» Task item
Pull out each line of the data that includes the word "lines".

» Information supplied

=== Begin Enclosure ===

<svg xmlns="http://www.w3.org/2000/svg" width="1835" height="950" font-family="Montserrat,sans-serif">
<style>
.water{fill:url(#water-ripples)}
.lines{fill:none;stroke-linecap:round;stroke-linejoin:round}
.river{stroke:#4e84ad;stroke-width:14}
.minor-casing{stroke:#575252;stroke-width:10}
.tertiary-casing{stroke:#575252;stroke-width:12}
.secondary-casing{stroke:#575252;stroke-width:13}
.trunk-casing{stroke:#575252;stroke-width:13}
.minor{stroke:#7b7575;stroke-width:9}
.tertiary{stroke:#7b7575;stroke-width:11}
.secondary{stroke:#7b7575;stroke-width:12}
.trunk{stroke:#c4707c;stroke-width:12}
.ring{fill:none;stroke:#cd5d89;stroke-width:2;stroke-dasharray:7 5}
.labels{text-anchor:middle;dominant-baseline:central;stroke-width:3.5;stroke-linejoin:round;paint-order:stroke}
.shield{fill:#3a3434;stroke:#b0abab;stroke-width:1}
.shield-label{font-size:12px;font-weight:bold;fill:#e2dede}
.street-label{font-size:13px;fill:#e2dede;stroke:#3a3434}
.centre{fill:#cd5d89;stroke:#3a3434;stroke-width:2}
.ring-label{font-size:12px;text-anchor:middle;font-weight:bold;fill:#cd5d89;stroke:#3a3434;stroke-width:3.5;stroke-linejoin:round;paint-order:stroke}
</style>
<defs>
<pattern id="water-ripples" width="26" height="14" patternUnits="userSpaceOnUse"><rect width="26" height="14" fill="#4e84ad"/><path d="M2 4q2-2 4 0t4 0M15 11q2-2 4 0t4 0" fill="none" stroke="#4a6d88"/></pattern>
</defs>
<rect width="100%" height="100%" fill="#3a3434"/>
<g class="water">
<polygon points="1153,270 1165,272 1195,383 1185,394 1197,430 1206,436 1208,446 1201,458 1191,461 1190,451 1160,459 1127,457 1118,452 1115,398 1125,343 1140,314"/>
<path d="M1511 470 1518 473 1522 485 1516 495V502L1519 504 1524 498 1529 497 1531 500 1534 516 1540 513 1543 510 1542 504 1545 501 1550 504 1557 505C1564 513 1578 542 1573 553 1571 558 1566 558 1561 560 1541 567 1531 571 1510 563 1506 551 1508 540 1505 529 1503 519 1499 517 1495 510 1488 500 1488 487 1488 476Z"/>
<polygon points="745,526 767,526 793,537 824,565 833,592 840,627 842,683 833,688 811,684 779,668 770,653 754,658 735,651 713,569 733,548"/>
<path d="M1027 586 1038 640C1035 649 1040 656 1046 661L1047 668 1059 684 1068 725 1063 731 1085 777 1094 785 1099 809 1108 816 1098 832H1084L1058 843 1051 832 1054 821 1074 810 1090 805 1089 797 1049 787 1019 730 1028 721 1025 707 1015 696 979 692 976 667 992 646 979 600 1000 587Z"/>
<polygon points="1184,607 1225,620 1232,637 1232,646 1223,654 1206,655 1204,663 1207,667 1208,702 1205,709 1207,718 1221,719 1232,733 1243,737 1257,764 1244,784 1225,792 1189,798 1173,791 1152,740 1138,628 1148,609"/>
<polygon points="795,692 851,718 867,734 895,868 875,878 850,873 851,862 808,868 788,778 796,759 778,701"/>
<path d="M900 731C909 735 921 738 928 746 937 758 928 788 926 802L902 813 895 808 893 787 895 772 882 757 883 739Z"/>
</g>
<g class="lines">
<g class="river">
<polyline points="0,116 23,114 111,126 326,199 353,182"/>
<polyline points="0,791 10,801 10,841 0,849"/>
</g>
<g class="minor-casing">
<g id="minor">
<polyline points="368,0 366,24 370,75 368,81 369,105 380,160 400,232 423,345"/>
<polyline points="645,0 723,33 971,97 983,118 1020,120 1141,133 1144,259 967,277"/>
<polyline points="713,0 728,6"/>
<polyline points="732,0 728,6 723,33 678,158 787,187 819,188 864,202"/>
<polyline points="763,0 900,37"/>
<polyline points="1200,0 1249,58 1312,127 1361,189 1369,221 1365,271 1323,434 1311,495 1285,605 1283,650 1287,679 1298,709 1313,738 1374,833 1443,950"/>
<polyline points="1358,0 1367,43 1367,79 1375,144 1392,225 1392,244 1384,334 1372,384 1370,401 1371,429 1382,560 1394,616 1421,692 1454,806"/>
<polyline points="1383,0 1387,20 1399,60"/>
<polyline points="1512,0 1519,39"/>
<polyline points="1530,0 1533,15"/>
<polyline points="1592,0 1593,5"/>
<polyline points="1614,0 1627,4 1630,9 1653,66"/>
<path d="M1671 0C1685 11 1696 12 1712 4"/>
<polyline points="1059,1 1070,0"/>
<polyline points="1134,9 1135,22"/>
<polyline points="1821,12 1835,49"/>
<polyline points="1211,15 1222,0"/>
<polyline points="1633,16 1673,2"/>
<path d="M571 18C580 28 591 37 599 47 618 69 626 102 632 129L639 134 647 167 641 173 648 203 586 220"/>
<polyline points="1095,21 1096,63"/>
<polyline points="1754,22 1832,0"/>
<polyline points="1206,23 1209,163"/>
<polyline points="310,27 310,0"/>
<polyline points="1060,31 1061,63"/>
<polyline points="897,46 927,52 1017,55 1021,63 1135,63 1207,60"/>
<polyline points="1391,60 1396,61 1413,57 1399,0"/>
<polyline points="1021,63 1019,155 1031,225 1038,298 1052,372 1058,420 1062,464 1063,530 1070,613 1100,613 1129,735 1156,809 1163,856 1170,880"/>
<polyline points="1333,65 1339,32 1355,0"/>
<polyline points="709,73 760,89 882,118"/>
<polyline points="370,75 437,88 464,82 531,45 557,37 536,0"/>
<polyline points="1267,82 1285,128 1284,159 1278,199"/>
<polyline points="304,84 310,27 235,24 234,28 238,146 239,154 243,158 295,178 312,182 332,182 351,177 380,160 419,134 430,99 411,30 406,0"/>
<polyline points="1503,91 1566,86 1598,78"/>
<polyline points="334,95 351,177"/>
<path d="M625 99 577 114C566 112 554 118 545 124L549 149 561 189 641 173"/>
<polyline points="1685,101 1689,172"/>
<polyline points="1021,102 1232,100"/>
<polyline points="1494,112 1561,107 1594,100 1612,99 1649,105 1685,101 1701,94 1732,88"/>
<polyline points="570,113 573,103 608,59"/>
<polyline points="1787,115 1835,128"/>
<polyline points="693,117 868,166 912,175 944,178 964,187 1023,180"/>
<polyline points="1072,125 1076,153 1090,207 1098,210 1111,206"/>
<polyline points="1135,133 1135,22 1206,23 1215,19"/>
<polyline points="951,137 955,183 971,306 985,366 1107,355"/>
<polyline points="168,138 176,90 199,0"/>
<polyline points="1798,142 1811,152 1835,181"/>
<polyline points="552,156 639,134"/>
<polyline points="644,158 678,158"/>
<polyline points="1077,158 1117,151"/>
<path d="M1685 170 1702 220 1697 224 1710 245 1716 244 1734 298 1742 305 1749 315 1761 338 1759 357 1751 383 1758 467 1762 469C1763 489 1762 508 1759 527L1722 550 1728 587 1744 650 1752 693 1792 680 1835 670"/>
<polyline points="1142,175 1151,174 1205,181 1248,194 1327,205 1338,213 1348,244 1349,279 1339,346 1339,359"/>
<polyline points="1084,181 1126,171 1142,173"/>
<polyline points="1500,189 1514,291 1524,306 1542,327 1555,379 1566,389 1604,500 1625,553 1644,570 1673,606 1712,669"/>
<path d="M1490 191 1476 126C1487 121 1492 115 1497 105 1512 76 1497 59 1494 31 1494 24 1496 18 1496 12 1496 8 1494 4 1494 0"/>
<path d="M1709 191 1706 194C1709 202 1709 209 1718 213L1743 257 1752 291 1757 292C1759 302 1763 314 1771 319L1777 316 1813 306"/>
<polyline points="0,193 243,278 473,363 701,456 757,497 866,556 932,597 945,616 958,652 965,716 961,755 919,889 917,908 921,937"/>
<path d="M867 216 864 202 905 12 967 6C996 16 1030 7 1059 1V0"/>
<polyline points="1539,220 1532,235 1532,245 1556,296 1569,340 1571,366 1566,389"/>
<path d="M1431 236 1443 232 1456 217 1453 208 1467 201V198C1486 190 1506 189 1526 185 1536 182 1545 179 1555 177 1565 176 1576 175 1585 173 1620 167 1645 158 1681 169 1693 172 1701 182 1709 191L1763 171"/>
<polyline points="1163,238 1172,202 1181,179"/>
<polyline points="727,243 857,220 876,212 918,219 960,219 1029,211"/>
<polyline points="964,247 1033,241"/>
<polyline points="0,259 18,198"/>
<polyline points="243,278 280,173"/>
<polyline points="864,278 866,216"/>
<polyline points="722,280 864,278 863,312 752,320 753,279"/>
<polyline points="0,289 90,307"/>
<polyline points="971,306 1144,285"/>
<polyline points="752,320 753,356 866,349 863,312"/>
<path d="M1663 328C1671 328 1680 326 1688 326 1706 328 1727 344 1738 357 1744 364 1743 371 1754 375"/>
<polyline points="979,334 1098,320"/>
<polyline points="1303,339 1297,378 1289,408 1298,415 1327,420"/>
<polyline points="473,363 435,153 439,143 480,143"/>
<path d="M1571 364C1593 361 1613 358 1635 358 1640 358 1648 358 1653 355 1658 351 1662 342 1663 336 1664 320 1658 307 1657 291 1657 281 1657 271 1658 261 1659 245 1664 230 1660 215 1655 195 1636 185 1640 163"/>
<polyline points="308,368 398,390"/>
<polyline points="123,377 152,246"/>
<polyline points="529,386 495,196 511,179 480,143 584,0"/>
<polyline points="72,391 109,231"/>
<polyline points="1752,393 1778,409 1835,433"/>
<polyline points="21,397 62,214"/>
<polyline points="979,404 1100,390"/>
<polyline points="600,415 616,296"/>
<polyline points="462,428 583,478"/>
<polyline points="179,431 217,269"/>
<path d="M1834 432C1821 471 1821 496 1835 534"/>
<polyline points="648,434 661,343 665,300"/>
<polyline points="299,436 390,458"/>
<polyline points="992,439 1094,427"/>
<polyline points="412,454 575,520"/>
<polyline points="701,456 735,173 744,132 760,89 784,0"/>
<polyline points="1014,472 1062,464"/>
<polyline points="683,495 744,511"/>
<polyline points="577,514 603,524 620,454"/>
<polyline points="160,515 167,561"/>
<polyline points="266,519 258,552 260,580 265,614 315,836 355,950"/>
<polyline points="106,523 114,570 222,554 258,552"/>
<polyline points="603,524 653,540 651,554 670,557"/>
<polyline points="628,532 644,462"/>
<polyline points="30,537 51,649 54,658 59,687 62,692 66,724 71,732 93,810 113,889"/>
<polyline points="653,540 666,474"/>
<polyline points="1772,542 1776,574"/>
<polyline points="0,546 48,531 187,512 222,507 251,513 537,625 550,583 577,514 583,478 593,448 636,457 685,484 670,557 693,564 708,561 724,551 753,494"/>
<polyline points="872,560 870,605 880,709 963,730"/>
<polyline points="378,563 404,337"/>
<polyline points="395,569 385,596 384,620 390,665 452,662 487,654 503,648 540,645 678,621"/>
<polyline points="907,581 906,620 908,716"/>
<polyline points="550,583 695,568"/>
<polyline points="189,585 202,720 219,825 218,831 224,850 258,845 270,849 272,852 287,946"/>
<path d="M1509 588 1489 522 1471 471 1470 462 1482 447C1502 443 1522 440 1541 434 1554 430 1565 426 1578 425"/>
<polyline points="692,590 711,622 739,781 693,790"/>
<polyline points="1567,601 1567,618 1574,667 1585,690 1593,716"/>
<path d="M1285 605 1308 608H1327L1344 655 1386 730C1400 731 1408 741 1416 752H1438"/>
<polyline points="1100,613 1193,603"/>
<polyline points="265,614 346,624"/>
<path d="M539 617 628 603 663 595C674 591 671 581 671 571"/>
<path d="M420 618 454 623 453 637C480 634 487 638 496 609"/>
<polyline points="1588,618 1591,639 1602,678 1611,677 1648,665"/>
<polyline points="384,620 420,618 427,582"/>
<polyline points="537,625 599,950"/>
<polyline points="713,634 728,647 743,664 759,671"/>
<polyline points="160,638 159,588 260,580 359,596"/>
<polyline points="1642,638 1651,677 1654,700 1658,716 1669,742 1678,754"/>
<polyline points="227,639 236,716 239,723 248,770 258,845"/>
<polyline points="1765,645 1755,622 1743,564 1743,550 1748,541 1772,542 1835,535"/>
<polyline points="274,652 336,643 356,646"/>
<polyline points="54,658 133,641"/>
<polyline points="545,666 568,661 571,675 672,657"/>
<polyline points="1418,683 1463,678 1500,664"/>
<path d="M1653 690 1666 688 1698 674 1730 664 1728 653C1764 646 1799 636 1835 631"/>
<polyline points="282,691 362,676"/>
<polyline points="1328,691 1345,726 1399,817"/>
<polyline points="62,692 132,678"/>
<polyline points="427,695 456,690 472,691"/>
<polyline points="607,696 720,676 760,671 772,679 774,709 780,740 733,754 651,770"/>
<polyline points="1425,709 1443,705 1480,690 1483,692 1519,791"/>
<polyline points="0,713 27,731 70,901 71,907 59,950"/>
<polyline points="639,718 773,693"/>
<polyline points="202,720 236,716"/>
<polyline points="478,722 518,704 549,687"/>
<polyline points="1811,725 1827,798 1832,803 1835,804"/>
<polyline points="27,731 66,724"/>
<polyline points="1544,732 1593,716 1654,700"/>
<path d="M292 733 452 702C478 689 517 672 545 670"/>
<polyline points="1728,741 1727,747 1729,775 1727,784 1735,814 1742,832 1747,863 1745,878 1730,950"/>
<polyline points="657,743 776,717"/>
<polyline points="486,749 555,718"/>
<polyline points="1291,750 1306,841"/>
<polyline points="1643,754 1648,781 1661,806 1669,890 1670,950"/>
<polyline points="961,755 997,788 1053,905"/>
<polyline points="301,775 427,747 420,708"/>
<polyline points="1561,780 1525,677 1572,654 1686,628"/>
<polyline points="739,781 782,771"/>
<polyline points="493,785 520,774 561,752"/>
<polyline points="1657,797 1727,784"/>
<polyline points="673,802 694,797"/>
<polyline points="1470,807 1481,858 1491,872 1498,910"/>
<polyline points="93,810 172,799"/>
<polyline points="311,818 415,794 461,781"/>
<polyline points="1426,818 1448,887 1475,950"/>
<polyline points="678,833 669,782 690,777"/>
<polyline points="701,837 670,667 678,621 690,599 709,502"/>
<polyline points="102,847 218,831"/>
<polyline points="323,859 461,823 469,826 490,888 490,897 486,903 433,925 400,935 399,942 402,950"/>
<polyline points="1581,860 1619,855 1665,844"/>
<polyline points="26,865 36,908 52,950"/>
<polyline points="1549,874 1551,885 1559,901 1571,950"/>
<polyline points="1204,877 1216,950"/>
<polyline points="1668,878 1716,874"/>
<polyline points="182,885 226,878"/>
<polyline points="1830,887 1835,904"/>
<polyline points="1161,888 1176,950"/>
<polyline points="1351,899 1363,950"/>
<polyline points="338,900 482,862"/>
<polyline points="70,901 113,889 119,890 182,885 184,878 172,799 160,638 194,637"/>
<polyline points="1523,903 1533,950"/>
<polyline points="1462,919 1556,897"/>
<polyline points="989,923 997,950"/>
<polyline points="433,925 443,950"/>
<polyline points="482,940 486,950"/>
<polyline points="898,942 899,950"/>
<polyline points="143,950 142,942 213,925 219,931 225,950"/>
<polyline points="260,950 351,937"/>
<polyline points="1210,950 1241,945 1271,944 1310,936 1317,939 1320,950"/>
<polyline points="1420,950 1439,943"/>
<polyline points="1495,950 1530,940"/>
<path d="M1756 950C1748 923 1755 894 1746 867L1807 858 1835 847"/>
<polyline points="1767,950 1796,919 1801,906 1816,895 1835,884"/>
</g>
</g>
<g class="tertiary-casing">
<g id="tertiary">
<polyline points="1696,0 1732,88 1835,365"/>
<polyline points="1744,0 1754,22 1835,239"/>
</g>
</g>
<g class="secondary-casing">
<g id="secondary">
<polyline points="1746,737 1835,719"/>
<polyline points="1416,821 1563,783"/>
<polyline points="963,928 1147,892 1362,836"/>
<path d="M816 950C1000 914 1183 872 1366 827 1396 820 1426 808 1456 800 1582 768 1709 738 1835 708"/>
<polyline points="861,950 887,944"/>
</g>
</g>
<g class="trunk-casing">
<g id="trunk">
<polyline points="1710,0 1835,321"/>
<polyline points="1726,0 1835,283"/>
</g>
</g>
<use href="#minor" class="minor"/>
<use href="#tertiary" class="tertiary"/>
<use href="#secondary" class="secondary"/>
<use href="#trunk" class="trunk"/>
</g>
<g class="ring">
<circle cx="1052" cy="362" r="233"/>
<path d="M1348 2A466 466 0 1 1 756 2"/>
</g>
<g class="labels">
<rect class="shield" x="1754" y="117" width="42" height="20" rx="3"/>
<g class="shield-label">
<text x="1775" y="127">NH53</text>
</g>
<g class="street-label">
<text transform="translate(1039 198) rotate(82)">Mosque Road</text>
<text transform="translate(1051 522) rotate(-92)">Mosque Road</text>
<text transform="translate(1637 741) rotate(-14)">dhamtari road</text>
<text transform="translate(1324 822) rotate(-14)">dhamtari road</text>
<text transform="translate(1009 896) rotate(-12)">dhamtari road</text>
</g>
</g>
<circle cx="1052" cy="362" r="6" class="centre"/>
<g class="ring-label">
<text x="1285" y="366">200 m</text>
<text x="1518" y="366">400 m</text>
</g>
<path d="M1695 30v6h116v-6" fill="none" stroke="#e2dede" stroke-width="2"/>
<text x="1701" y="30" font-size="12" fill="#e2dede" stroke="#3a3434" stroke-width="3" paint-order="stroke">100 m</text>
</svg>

=== End Enclosure ===

» Answer to the problem
.lines{fill:none;stroke-linecap:round;stroke-linejoin:round}
<g class="lines">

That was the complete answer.